**What you need to do**
Please pull the passage from the forum thread on feeding dogs pork, starting with "## magicre (Apr" and going on through "and shoulder cuts...", and copy it word for word.

━━━━━ Passage provided ━━━━━

Yeah, do that and see what happens. Try just feeding it once or twice a week and see what happens.


----------



## Scarlett_O' (May 19, 2011)

Also make sure the pork isnt enhanced! I know it can be enhanced the same as chicken, and of course that sodium can cause itchiness!!:wink:


----------



## magicre (Apr 7, 2010)

i couldn't figure out why my dogs were scratching and it turned out to be enhanced pork. oops. 

you're just introducing pork, right?

feed little bits of it once you find un enhanced pork...swift makes unenhanced ribs, but their sirloin roasts are not unenhanced...their shoulders are unenhanced.

five star, if you get that, is unenhanced and they make butts and shoulder cuts...


----------



## Ethel (Aug 14, 2011)

Yes, I introduced pork: pork ribs, i thought it was not enhanced..., but who knows :shocked: 
Pork is the cheapest red meat here, so I hope it is not the meat she is allergic to. I bought a pork heart too, and wanted to give her a small peace of it, but now we shall wait.

━━━━━ Given entries ━━━━━

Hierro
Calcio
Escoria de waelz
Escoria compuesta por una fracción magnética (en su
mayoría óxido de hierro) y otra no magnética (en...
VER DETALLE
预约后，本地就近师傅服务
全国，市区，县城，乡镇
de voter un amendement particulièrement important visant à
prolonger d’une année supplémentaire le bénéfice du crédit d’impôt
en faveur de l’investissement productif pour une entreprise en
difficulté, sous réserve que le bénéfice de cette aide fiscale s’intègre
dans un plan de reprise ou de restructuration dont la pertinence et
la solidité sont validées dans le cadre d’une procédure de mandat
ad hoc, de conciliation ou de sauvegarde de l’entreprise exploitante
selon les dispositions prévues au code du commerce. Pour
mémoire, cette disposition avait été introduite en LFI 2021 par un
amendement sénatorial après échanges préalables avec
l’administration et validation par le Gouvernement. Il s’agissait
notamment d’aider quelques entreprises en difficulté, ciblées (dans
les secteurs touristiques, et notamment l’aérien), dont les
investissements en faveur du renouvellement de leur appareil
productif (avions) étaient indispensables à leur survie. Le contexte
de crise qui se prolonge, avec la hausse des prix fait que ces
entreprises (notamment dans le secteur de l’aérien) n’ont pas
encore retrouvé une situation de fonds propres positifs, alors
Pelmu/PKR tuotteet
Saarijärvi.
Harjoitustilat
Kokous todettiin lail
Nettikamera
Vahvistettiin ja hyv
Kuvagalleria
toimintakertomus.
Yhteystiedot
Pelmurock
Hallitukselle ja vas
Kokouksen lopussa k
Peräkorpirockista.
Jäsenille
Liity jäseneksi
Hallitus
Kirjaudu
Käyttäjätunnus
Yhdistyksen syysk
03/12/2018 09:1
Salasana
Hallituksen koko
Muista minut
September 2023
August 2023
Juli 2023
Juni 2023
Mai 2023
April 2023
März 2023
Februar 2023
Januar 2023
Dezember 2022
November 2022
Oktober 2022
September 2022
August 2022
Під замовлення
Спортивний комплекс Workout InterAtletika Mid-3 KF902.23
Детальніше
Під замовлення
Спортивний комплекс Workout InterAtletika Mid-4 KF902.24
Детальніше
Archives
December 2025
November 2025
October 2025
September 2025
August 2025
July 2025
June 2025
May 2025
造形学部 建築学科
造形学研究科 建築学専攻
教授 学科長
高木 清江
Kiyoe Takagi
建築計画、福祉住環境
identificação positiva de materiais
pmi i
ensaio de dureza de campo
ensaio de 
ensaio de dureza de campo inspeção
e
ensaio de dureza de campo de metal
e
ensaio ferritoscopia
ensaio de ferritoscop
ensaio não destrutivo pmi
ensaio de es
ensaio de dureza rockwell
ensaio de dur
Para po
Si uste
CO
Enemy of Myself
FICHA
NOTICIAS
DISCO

━━━━━

**Output of the task**
## magicre (Apr 7, 2010)

i couldn't figure out why my dogs were scratching and it turned out to be enhanced pork. oops. 

you're just introducing pork, right?

feed little bits of it once you find un enhanced pork...swift makes unenhanced ribs, but their sirloin roasts are not unenhanced...their shoulders are unenhanced.

five star, if you get that, is unenhanced and they make butts and shoulder cuts...